I've spent a lot of time performing mail migrations for companies that either had very little IT focus, or no fulltime staff to handle common issues. As a result, policies governing email use and best-processes were never instituted. The end-users in these environments are non-technical and tend to resist change.
I definitely understand the mechanics of changing/moving/upgrading mail platforms. In most cases, I assist firms in moving from Linux-based POP3 or IMAP to Microsoft Exchange. This type of move exposes a multitude of user bad habits.
My concern isn't entirely about the disk space involved in the email hoarding issues I've encountered in the past; there's always one in every company. It's about the issues and abuses that I commonly see once I'm working with a particular firm.
During the last migration, I saw:
CC:themselves on every email (presumably as a way to keep track of message threads?).
300 Megabyte messages in the Sent Items folder?!?
People who send Outlook read receipts on every outgoing message.
Users who maintain subfolders for every contact that they correspond with.
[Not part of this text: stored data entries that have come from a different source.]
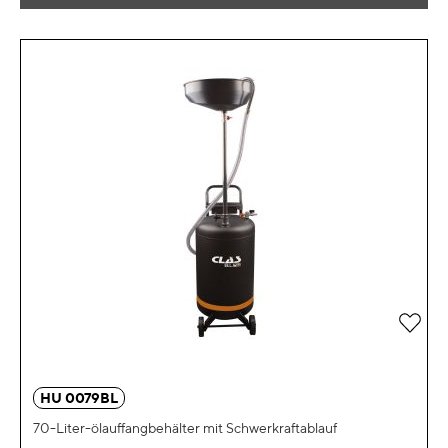
Zur 
HU 0079BL
70-Liter-ölauffangbehälter mit Schwerkraftablauf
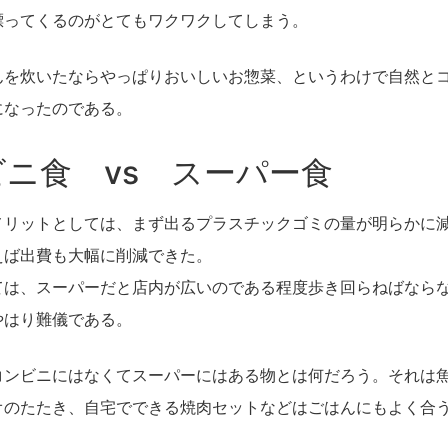
漂ってくるのがとてもワクワクしてしまう。
んを炊いたならやっぱりおいしいお惣菜、というわけで自然と
になったのである。
ニ食 vs スーパー食
メリットとしては、まず出るプラスチックゴミの量が明らかに
えば出費も大幅に削減できた。
ては、スーパーだと店内が広いのである程度歩き回らねばなら
やはり難儀である。
コンビニにはなくてスーパーにはある物とは何だろう。それは
オのたたき、自宅でできる焼肉セットなどはごはんにもよく合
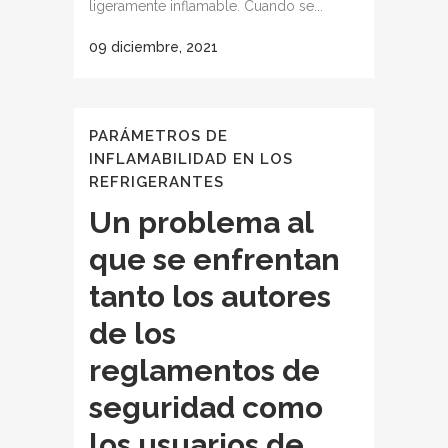
ligeramente inflamable. Cuando se...
09 diciembre, 2021
PARÁMETROS DE
INFLAMABILIDAD EN LOS
REFRIGERANTES
Un problema al
que se enfrentan
tanto los autores
de los
reglamentos de
seguridad como
los usuarios de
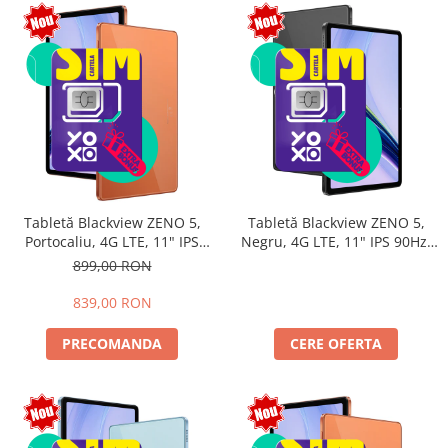
Tabletă Blackview ZENO 5,
Tabletă Blackview ZENO 5,
Portocaliu, 4G LTE, 11" IPS
Negru, 4G LTE, 11" IPS 90Hz,
90Hz, 12GB RAM (3GB + 9GB
32GB RAM (8GB + 24GB
899,00 RON
extensibili), 128GB, Android
extensibili), 128GB, Android
16, Unisoc T7250, 8300mAh,
16, Unisoc T7250, 8300mAh,
839,00 RON
Doke AI 2.0, Gemini AI, Dual
Doke AI 2.0, Gemini AI, Dual
SIM
SIM
PRECOMANDA
CERE OFERTA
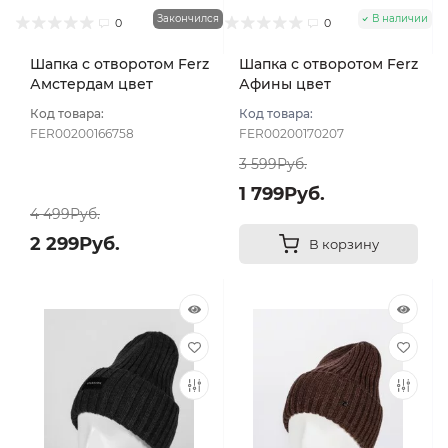
Закончился
В наличии
0
0
Шапка с отворотом Ferz
Шапка с отворотом Ferz
Амстердам цвет
Афины цвет
Коричневый
Коричневый
Код товара:
Код товара:
FER00200166758
FER00200170207
3 599Руб.
1 799Руб.
4 499Руб.
2 299Руб.
В корзину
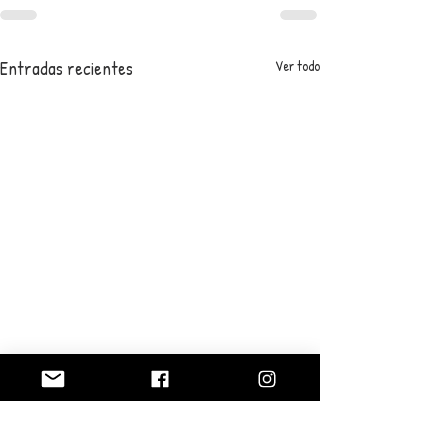
Entradas recientes
Ver todo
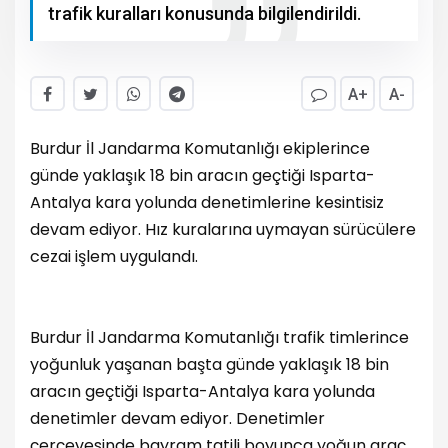
trafik kuralları konusunda bilgilendirildi.
A+
A-
Burdur İl Jandarma Komutanlığı ekiplerince
günde yaklaşık 18 bin aracın geçtiği Isparta-
Antalya kara yolunda denetimlerine kesintisiz
devam ediyor. Hız kuralarına uymayan sürücülere
cezai işlem uygulandı.
Burdur İl Jandarma Komutanlığı trafik timlerince
yoğunluk yaşanan başta günde yaklaşık 18 bin
aracın geçtiği Isparta-Antalya kara yolunda
denetimler devam ediyor. Denetimler
çerçevesinde bayram tatili boyunca yoğun araç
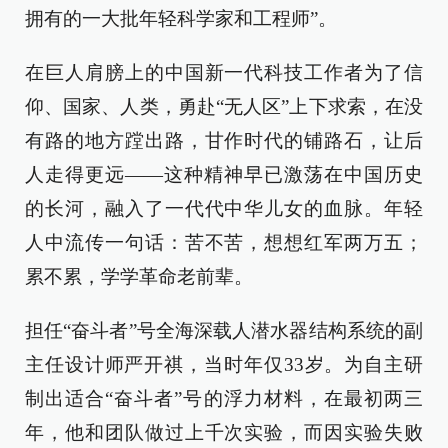
拥有的一大批年轻科学家和工程师”。
在巨人肩膀上的中国新一代科技工作者为了信
仰、国家、人类，勇赴“无人区”上下求索，在没
有路的地方蹚出路，甘作时代的铺路石，让后
人走得更远——这种精神早已激荡在中国历史
的长河，融入了一代代中华儿女的血脉。年轻
人中流传一句话：苦不苦，想想红军两万五；
累不累，学学革命老前辈。
担任“奋斗者”号全海深载人潜水器结构系统的副
主任设计师严开祺，当时年仅33岁。为自主研
制出适合“奋斗者”号的浮力材料，在最初两三
年，他和团队做过上千次实验，而因实验失败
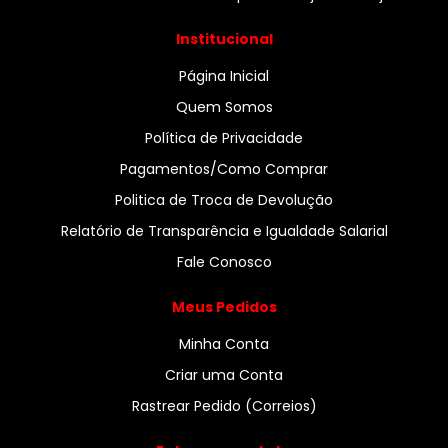
Institucional
Página Inicial
Quem Somos
Política de Privacidade
Pagamentos/Como Comprar
Politica de Troca de Devolução
Relatório de Transparência e Igualdade Salarial
Fale Conosco
Meus Pedidos
Minha Conta
Criar uma Conta
Rastrear Pedido (Correios)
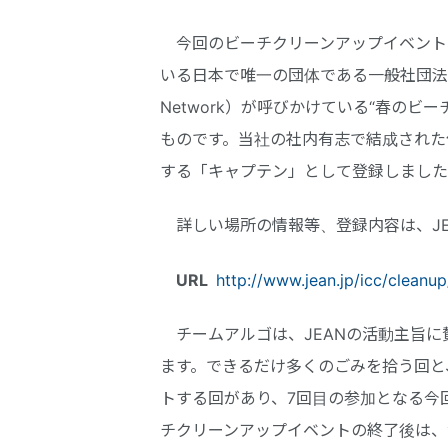
今回のビーチクリーンアップイベントは
いる日本で唯一の団体である一般社団法人JEAN 
Network）が呼びかけている“春の
ものです。当社の社内有志で結成された
する「キャプテン」として登録しました
詳しい場所の情報等、登録内容は、JE
URL
http://www.jean.jp/icc/cleanu
チームアルゴは、JEANの活動主旨に
ます。できるだけ多くのごみを拾う回と
トする回があり、7回目の参加となる今
チクリーンアップイベントの終了後は、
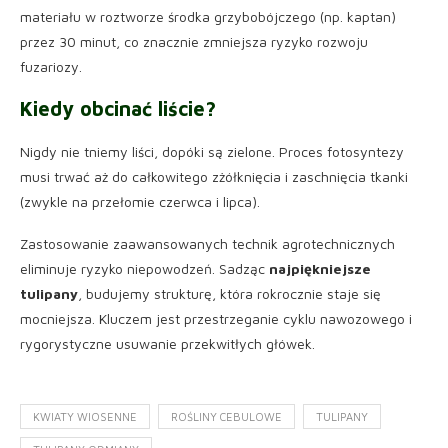
materiału w roztworze środka grzybobójczego (np. kaptan)
przez 30 minut, co znacznie zmniejsza ryzyko rozwoju
fuzariozy.
Kiedy obcinać liście?
Nigdy nie tniemy liści, dopóki są zielone. Proces fotosyntezy
musi trwać aż do całkowitego zżółknięcia i zaschnięcia tkanki
(zwykle na przełomie czerwca i lipca).
Zastosowanie zaawansowanych technik agrotechnicznych
eliminuje ryzyko niepowodzeń. Sadząc
najpiękniejsze
tulipany
, budujemy strukturę, która rokrocznie staje się
mocniejsza. Kluczem jest przestrzeganie cyklu nawozowego i
rygorystyczne usuwanie przekwitłych główek.
KWIATY WIOSENNE
ROŚLINY CEBULOWE
TULIPANY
Sometimes manually. Sometimes with very broken client-side rules.
Over-organization of subfolders. (some folders with only one message in them).
Subfolders under the Inbox (I'm not sure if this is a bad practice, but it feels wrong).
Gratuitous use of Priority Flags. Everything is High Importance!!
4+ years of email in the Sent Items folder.
25,000 or more items in the Inbox (with a large percentage of them unread).
15,000 or greater messages in the Deleted Items folder.
A user with 24,000 items in their Drafts folder! (the result of a misapplied client-side rule).
Auto-archives growing out of control.
How does this happen?
- Is it that email is relatively new, and users aren't educated on how to utilize it well?
- Is it a UI problem where the Deleted Items folder is simply a one-key filing system?
- Are administrators not doing their part to gently help correct actions?
- If the users have problems with basic email, how do I tackle the challenge of teaching them about out-of-office replies and how to work the group calendar (gulp)?
My question is whether there's a standard set of guidelines on how to manage one's email? (even a pamphlet?)
The user education issues tend to slow down these deployments because I'm altering the workflow that people have arrived upon through a variety of means. And when this affects people at all levels/roles of an organization, it seems like there's no standard in place.